It seems to me that I have spoken elsewhere in this blog about what a remarkable time for me the school year of 1973-1974 was. I had turned ten the summer before, and under the tutelage of a remarkable young teacher my reading had taken off, seeking out and obtaining for my own (and not simply for homework) chapter books. That year saw Bed-knob and Broomstick added to my small library, and Journey To The Center of The Earth, The Three Musketeers, Around The World In Eighty Days, and One Hundred And One Dalmatians. That year I also read Cinders, by Katharine Gibson, a book the plot of which I never forgot, but whose title and author eluded me for decades. It is the story of the mouse who was Cinderella's coachman, and who does not turn back at midnight, and who must make his way in the world of men.
I looked for it, whenever I went to a used book store. When the internet came along, I searched for it using every combination of terms I could think of. My quest has always been hindered by various red herrings across the path: numerous authors have since written books on same theme. There was Cinderella's Rat, by Susan Meddaugh, and I was A Rat, by Phillip Pullman, and Coachman Rat, by David Henry Wilson. It further complicated things when Disney came out with a sequel to their Cinderella with the same plot element. There the search rested for a while, if uneasily.

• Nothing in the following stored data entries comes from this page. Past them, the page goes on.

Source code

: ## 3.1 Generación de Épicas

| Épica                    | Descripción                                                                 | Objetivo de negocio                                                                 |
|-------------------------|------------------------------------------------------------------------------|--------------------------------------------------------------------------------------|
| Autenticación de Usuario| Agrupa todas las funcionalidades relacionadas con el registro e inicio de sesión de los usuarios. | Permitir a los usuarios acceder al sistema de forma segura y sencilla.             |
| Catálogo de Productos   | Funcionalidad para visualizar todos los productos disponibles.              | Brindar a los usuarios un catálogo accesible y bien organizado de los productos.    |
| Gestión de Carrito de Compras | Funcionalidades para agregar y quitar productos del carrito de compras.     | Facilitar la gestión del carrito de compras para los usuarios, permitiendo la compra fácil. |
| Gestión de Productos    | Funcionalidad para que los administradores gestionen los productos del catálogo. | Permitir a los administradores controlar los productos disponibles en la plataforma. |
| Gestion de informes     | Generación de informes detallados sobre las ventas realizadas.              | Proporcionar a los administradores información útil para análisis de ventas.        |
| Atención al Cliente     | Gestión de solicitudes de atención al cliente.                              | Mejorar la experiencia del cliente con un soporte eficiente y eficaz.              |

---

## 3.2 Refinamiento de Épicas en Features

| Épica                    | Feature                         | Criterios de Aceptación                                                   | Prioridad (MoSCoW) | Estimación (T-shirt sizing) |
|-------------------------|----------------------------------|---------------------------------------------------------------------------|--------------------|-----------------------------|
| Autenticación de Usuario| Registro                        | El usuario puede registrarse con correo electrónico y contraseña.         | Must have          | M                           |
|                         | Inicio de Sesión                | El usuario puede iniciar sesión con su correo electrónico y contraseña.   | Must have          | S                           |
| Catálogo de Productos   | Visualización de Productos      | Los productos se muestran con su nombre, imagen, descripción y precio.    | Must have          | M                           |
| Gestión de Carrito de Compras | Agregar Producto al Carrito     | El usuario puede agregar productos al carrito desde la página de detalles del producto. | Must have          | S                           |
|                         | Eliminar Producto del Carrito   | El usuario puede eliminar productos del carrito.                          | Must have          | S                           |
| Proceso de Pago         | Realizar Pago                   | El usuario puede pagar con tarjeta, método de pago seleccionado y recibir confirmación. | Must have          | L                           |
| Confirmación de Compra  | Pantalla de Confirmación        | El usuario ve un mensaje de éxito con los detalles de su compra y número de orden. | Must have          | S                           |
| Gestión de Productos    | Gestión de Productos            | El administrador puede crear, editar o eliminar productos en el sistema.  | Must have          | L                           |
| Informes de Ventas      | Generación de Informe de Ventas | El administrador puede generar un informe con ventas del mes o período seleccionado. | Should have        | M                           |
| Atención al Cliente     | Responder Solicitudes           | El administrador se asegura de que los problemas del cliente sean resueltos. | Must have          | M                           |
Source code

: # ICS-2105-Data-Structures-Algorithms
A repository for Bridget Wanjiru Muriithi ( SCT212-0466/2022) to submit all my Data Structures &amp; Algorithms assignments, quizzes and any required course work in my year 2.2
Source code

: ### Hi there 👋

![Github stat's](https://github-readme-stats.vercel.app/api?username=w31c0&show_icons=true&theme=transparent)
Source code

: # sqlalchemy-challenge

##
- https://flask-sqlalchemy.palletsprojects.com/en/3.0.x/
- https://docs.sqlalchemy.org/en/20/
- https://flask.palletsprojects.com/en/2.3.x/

Some months ago I discovered the blog Collecting Children's Books, by librarian and author Peter Sieruta. Thinking that someone with such knowledge and resources about children's books as he evinced might surely be of some help, I wrote him an e-mail giving him the details and asking his aid. He posted the request on his blog, and within a week to my joy it was answered, and by none other than Laura Amy Schlitz, author of Good Masters! Sweet Ladies! Within a week and a half of that I had my own copy off of eBay and was once again reading a book I hadn't seen in 37 years or so.
Cinders opens with the eponymous hero alone in the windy darkness before closed castle gates, the last stroke of midnight still vibrating on the air. Close to him is a shattered pumpkin shell and some rats and mice scurrying away; he catches a brief glimpse of a girl in tattered clothes fleeing crying into the dark. He has no idea who he is or what he is. When he wanders into the royal stable the only name he can give for himself is Cinders, which is the single half-memory still in his head.
Cinders is a small, slight, mousy man, with pointy ears and nose and bright, beady little eyes, and he is dressed all in gray. He is smaller even than the loutish stableboys who work for the head groom, and when the groom hires him to work with in the stable there is some bullying and doubts about his abilities. Through industriousness, politeness, and kindness, however, he makes a place for himself, and when he heals Flash, the King's favorite horse, through his instinctive knowledge of animals, Cinders becomes a favorite in his circle.
Cinders is put to the test when Cinderella's prince is in danger of falling into a trap, and a swift messenger is needed to warn him. Taking off on his own on Flash through dangerous enemy territory, the mousy little man is able through speed, stealth, and smallness to save the Prince by delivering his message. As a reward, after Cinderella is re-united with the Prince and they wed, Cinders is made the Royal Coachman, fulfilling his destiny.
"Flash," he said, "at last, I know who I am and where I belong. Flash, right now and here, I am Cinderella's Coachman. I always have been."
Cinders was published in 1939 by Katharine Gibson, who wrote at least four other books for children. Gibson passed away in 1960. The book was reprinted in 1969; it was probably (but not certainly) this edition I read in school. The illustrations are by Vera Bock.
While I was re-reading it at last, I became aware of how deep this little book had sunk into my mind. First of all, it was a sort of proto-evangelion in my experience for The Hobbit; both heroes are as small as children, and originally looked down upon by people who measure worth in inches or fierceness. Cinders is described as being no bigger than a ten-years-old child (and remember I was then exactly ten myself) and that is exactly an age when you can suddenly become very aware of yourself and wonder both about where you came from, your place in the world, and where you are going.
I also found on re-reading that I had somehow subconsciously based a character in the children's book I had written largely on Cinders, in at least appearance. My character Thornbriar (a Field Elf) also wears a high hat with a wide brim, a long coat, and pointed shoes with buckles. He is about four feet high, has pointed ears and a long nose that (to my astonishment) twitches just like Cinders', a detail I swear I never remembered. But there it is.
Cinders is a delightful book, and deserves to be republished, but I wonder if it ever can be, as things stand. I don't know if the kind of children it was written for are being produced in any quantity now; the kids of our age seem to pass so quickly from innocent to ironic I don't know if the idyllic qualities of this book would ever appeal to a large enough audience. But there is always the hope that it could still be passed on from admirers to their children, and that this work, already over seventy years old, might linger a while yet.